I repeat it because it's such good advice, and because it provides a detail
for the implementation of Roedy's advice. All the answers in this thread
coordinate with each other:
Joshua Cranmer:
> think about the design of your code:
> 1. What does an SQLException or IOException mean in your case?
and
> The notion of checked exceptions ...
> ... forces developers to actually properly handle errors
> where they might blithely be ignored. In addition,
> checked exceptions makes the documentation of errors a lot easier
The unifying notion is that checked exceptions are an API signature mechanism
to provide meaningful error recovery to client invocations.

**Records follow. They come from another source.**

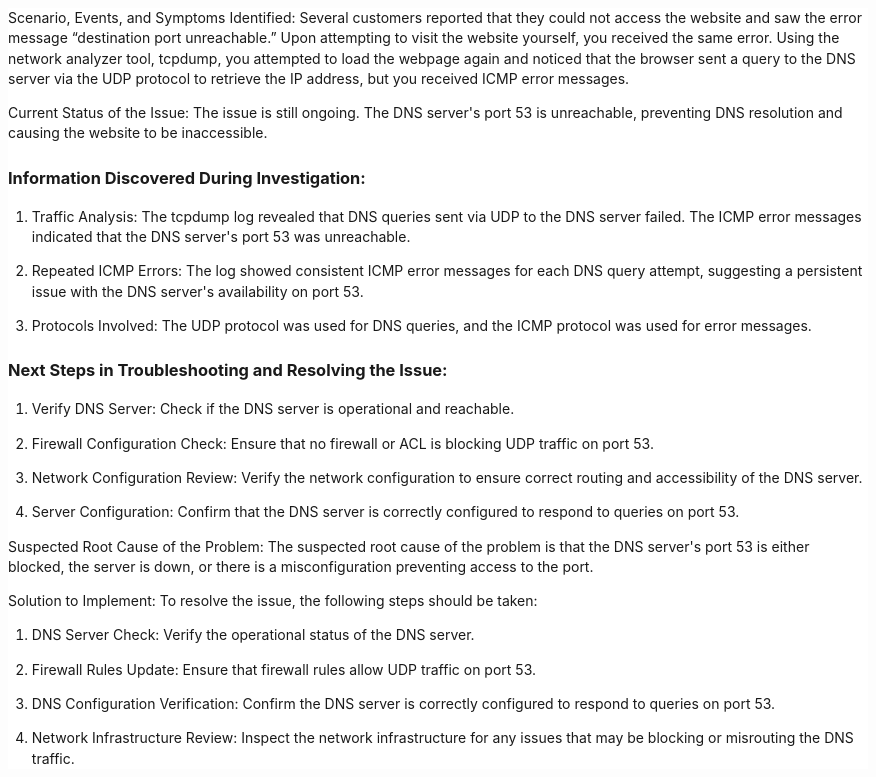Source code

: Scenario, Events, and Symptoms Identified: Several customers reported that they could not access the website and saw the error message “destination port unreachable.” Upon attempting to visit the website yourself, you received the same error. Using the network analyzer tool, tcpdump, you attempted to load the webpage again and noticed that the browser sent a query to the DNS server via the UDP protocol to retrieve the IP address, but you received ICMP error messages.

Current Status of the Issue: The issue is still ongoing. The DNS server's port 53 is unreachable, preventing DNS resolution and causing the website to be inaccessible.

### Information Discovered During Investigation:

1. Traffic Analysis: The tcpdump log revealed that DNS queries sent via UDP to the DNS server failed. The ICMP error messages indicated that the DNS server's port 53 was unreachable.

2. Repeated ICMP Errors: The log showed consistent ICMP error messages for each DNS query attempt, suggesting a persistent issue with the DNS server's availability on port 53.

3. Protocols Involved: The UDP protocol was used for DNS queries, and the ICMP protocol was used for error messages.

### Next Steps in Troubleshooting and Resolving the Issue:

1. Verify DNS Server: Check if the DNS server is operational and reachable.

2. Firewall Configuration Check: Ensure that no firewall or ACL is blocking UDP traffic on port 53.

3. Network Configuration Review: Verify the network configuration to ensure correct routing and accessibility of the DNS server.

4. Server Configuration: Confirm that the DNS server is correctly configured to respond to queries on port 53.

Suspected Root Cause of the Problem: The suspected root cause of the problem is that the DNS server's port 53 is either blocked, the server is down, or there is a misconfiguration preventing access to the port.

Solution to Implement: To resolve the issue, the following steps should be taken:

1. DNS Server Check: Verify the operational status of the DNS server.

2. Firewall Rules Update: Ensure that firewall rules allow UDP traffic on port 53.

3. DNS Configuration Verification: Confirm the DNS server is correctly configured to respond to queries on port 53.

4. Network Infrastructure Review: Inspect the network infrastructure for any issues that may be blocking or misrouting the DNS traffic.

The checked exception should have meaning appropriate to the component or
system layer that (re)throws it. For example, a Data Access Object
(DAO)-layer class likely would receive IOExceptions, particularly
SQLExceptions from the APIs it invokes. Those exceptions have meaning to it,
because a DAO "knows" about such things. What it throws is a "Data Access"
problem to upstream clients - perhaps derived from IOException but certainly
in its own, application-specific domain of discourse. Thus one would rethrow
new DataAccessException( "domain-meaningful message", ioExcFromDownstream )
as Ben showed.
Good encapsulation has the exception carry meaning in terms the invoker
understands, not what goes on under the API's covers.

Signature
Lew
Roedy Green - 22 Sep 2007 21:39 GMT
On Sat, 22 Sep 2007 19:37:27 GMT, Roedy Green
<see_website@mindprod.com.invalid> wrote, quoted or indirectly quoted
someone who said :
>Probably the easiest way to handle this when you don't know what sort
>of mess the implementor might throw is to make up a new Exception, and
>have the implementor catch any miscellaneous exceptions and wrap them
>in the new standard catch-all Exception and rethrow that.
I should refine that advice. If you have a non-trivial interface, you
probably should devise a set of Exceptions (all derived from the same
root) that define what went wrong in terms that make sense relative to
the services offered by the interface. That lets the caller treat them
collectively or individually. They need to be defined at a higher
level than the exceptions being raised inside the implementation. They
have to make sense no matter what the implementation.
Imagine devising a database interface. Your Exceptions would talk
about the database tables and rows, not about file/io screwing up.

Signature
Roedy Green Canadian Mind Products
The Java Glossary
http://mindprod.com
Stefan Ram - 22 Sep 2007 21:55 GMT
>If you have a non-trivial interface, you probably should devise
>a set of Exceptions
The exceptions can also be type parameters:
interface Example
< E1 extends java.lang.Throwable, E2 extends java.lang.Throwable >
{ void example() throws E1, E2; }
When an implementation does not need to declare
two exceptions, it can still use this interface
by giving »java.lang.RuntimeException« as type
arguments:
class ExcampleImplementation
implements Example< java.lang.RuntimeException, java.lang.RuntimeException >
{ public void example(){} }
This posting is based on ideas published
in de.comp.lang.java by Ralf Ullrich.